CHANCEL, s. m. Canchel, chaingle. Enceinte, clôture; le chancel du choeur, pour la clôture du choeur d'une église; s'employait aussi comme balustrade.
CHANFREIN, s. m. Arête abattue suivant un angle de 45 degrés. Dans l'architecture du moyen âge, surtout à dater de l'époque ogivale, les arêtes à la portée de la main, au lieu d'être laissées à angle droit, sont souvent abattues. Les chanfreins sont très-fréquemment appliqués à la charpente et à la menuiserie de cette époque (voy. BIZEAU, CHARPENTE, MENUISERIE).
CHANTIER, s. m. Place vague, espace découvert sur lequel on dépose les matériaux qui doivent servir à la construction d'un édifice (voy. CONSTRUCTION). On désigne aussi par ce mot des pièces de bois que l'on pose à terre horizontalement, pour isoler et soustraire à l'humidité du sol des charpentes ou des planches, des tonneaux contenant des boissons.
CHANTIGNOLLE, s. f. Petite pièce de charpente qui sert à empêcher les pannes de glisser sur l'arbalétrier. La pièce A (1) est une chantignolle.

□ □ □ □

__Consignes__.
**1.** Dans le texte source, recopiez le passage qui commence aux mots « CHANCEL, s. m. » et s'arrête après « aussi comme balustrade. », en remplaçant « clôture » par « barrière ».
**2.** Résumez le texte source en trois phrases.

__Données__.
□ □ □ □

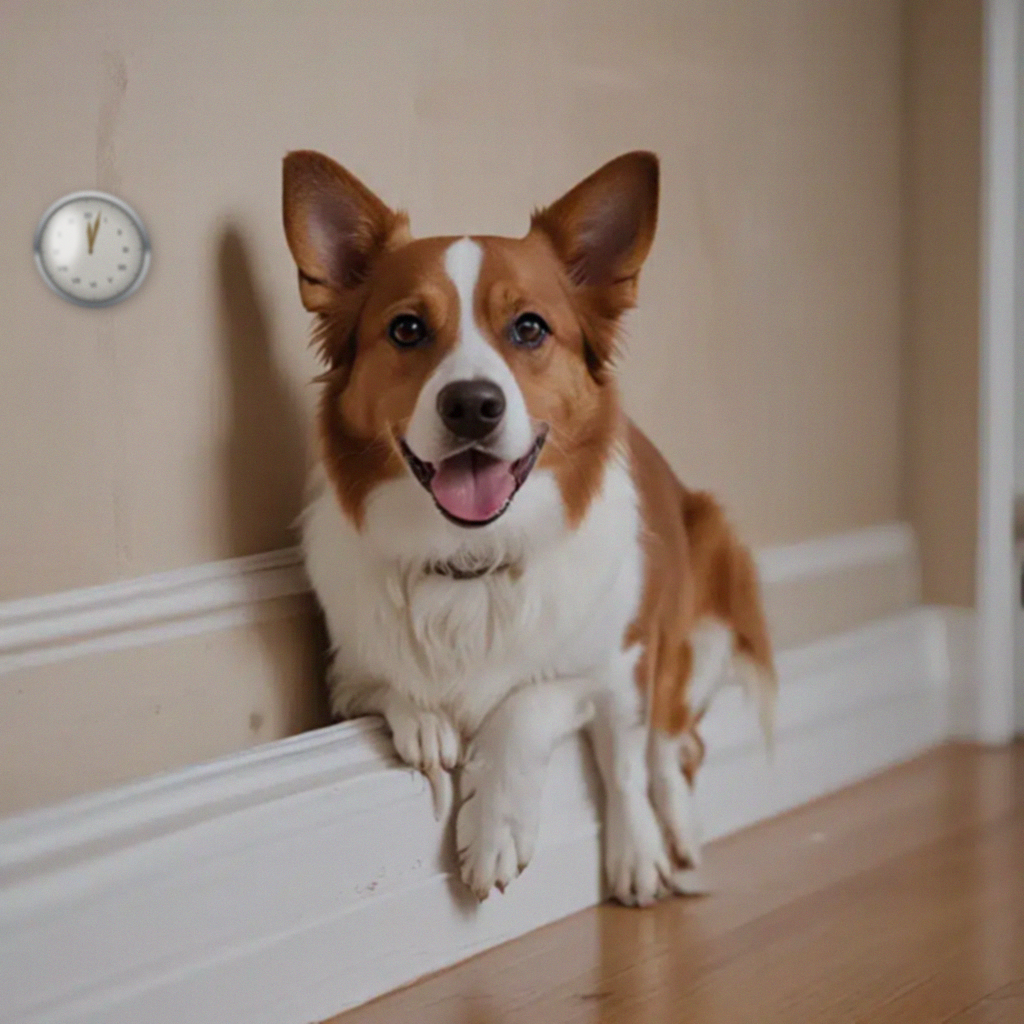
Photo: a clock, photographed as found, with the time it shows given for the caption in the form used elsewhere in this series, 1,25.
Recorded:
12,03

□ □ □ □

__Corrigé__.
**1.**
CHANCEL, s. m. Canchel, chaingle. Enceinte, barrière; le chancel du choeur, pour la barrière du choeur d'une église; s'employait aussi comme balustrade.

**2.** Le chancel désigne une enceinte ou clôture, notamment celle du chœur d'une église, et s'employait aussi comme balustrade. Le chanfrein est une arête abattue suivant un angle de 45 degrés, très fréquente dans la charpente et la menuiserie du moyen âge, surtout à dater de l'époque ogivale. Le chantier est à la fois l'espace découvert où l'on dépose les matériaux d'une construction et une pièce de bois posée à terre pour soustraire divers objets à l'humidité du sol, tandis que la chantignolle est une petite pièce de charpente qui empêche les pannes de glisser sur l'arbalétrier.